Трубадура - страница 24



В семье поначалу не было детей. То есть, дети были, два мальчика. Но оба недолго. Первый умер в полгода - после прививки. Второй родился мертвым. И только потом  появилась на свет Ларочка.

Василиса утверждала, что это все «грецкая» кровь такая никудышная в дочери дала себя знать. Да что угодно могла утверждать, потому что Константиноса к тому времени, когда Василиса ругала непутевую дочь, уже лет семь как не было на этом свете. Он ушел из жизни спустя год после рождения Степки. Хоронила его, как рассказывала Василиса, половина Ейска. Первый был мастер по мужскому костюму. Людей из парткома одевал.

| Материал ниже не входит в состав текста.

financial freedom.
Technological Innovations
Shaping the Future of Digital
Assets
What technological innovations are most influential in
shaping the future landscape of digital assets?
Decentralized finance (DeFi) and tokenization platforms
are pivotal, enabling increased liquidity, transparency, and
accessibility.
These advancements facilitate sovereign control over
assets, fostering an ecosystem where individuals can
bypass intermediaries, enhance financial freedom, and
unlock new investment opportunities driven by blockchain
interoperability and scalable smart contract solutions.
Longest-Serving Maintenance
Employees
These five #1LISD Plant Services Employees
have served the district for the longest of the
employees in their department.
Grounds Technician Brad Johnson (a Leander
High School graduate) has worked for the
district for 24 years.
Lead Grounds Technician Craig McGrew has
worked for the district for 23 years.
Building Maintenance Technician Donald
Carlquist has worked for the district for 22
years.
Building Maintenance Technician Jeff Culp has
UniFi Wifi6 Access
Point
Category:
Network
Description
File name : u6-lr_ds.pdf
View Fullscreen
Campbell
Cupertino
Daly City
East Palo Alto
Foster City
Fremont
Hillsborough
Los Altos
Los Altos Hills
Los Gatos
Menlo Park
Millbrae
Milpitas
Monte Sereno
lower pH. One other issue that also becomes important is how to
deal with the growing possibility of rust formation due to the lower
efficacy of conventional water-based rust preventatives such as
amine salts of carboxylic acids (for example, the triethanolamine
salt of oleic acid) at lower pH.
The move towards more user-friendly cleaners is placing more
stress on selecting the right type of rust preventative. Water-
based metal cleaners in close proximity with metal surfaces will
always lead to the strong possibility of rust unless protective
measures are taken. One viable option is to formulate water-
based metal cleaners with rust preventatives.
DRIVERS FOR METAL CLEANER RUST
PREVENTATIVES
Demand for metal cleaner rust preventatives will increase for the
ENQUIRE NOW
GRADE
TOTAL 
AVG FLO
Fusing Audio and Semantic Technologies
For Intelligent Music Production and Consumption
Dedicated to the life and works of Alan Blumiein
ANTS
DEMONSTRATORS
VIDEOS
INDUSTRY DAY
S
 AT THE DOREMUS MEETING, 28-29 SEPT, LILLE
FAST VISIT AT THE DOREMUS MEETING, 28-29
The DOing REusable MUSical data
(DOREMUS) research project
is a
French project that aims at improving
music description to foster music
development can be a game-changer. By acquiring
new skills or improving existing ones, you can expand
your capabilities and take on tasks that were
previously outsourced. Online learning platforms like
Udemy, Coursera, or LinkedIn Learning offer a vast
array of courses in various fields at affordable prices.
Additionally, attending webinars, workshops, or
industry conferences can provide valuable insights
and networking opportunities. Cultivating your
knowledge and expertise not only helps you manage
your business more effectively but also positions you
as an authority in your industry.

И жили поэтому неплохо, и образование дали Ларочке – в Москву поехала учиться, на искусствоведа, не просто так, птица высокого полета. Да только, приехав после третьего курса на каникулы домой, пала эта птица жертвой белозубой улыбки, залихватского чуба и спортивной фигуры волейболиста местного клуба Аркаши Кузьменко. Да так пала основательно, что пришлось брать академический отпуск. Полугодовалый Степа был оставлен на попечение бабушки и отца, а мать уехала доучиваться в Москву. Образование получила, диплом искусствоведа в кармане, а потом, спустя еще пару лет родился второй сын.

Василиса крестилась тайком, и смахивала слезу – тоже тайком. Своих мальчишек вспоминала, стало быть. И растила внуков со всем пылом и широтой казачьей души. Не баловала, и ругалась, и кричала, бывало – такой уж характер. Но души не чаяла в своих сотонах.

Гром грянул, когда Степке исполнилось шесть, а Левке два. Был скандал, грандиозный, Степа помнил. А вот Лева, по малолетству – нет.  Тонкая душевная организация искусствоведа Ларочки Кузьменко не выдержала жизни с мужем-тренером  и двумя маленькими детьми.

- Я здесь погибаю, - рыдала она, красиво заламывая тонкие руки. – Я же здесь просто придаток к кастрюлям и пеленкам. Я теряю квалификацию, Аркадий. Давай уедем в Москву, умоляю. Мне предлагают работу!

Работу, как уже потом, позже выяснилось, предлагал будущий второй муж Ларочки.  К нему она, в конце концов, и уехала. Чтобы жить в столице, работать по специальности и не быть привязанной  к кастрюлям и пеленкам.

Василиса дочь прокляла. И через порог плюнула ей под ноги. И даже сказала сакраментальную фразу, что дочери у нее больше нет  - умерла Лариса, стало быть, для матери.

А вот внуки были. Их-то и пришлось тянуть на себе Василисе, потому что Аркадий запил. По черному. Пить он не умел, поэтому быстро лишился работы. Потихоньку стали исчезать из дома приметы состоятельной жизни, нажитые еще при лучшем мужском портном города Ейска.

Зять пил, теща свирепела, мальчишки притаились и старались по возможности отсиживаться на улице – благо, теплый климат давал возможность пропадать почти сутками на море, лишь по темноте приходя грязными и голодными домой.

Два года это все длилось. Два. А потом в один день… Степка так и не узнал, что послужило причиной, спусковым крючком, поводом, последней каплей. Видел лишь результат. По его детскому разумению – страшный результат. Терпение старой казачки лопнуло. И отходила она зятя, одной только скалкой отходила, но как! И «скорую» потом сама же вызвала, и показания потом в милиции дала, сопроводив их финальным «Убить бы гада за все. Да рука не поднялась внуков  сиротами оставить».

Нос сломанный Аркадию Кузьменко хирург вправил. Два сломанных ребра срослись. А сотрясение головного мозга средней степени тяжести дало неожиданный эффект. Не пил с того раза Аркадий. Даже по праздникам. И даже пива.